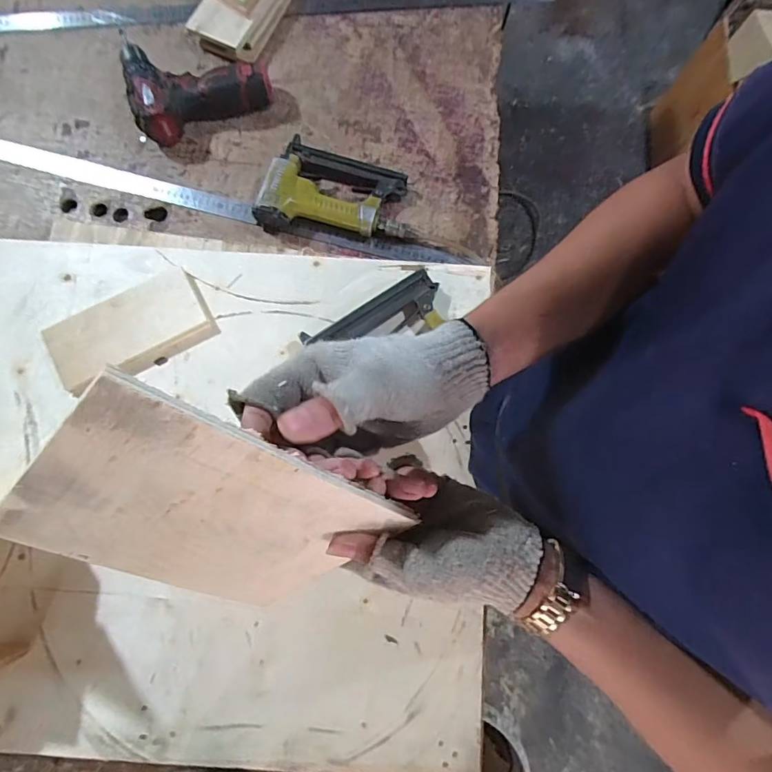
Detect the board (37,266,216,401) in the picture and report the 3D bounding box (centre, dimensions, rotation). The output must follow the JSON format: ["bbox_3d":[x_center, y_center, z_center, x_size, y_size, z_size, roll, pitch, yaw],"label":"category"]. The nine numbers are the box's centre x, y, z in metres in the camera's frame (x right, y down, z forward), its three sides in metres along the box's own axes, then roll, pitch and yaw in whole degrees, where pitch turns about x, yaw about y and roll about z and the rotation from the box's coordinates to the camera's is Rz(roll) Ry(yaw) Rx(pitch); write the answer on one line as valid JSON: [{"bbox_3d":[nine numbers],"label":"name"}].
[{"bbox_3d":[-0.342,-0.072,0.634,0.204,0.021,0.104,-28,82,-5],"label":"board"}]

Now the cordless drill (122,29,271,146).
[{"bbox_3d":[-0.291,-0.480,0.725,0.204,0.056,0.178,-18,81,-4],"label":"cordless drill"}]

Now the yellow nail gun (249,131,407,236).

□ □ □ □

== Assigned task ==
Write the lines out verbatim, from the one with "Now the cordless drill (122,29,271,146)." through the last line of the entries, and stop there.

== Response to this task ==
Now the cordless drill (122,29,271,146).
[{"bbox_3d":[-0.291,-0.480,0.725,0.204,0.056,0.178,-18,81,-4],"label":"cordless drill"}]

Now the yellow nail gun (249,131,407,236).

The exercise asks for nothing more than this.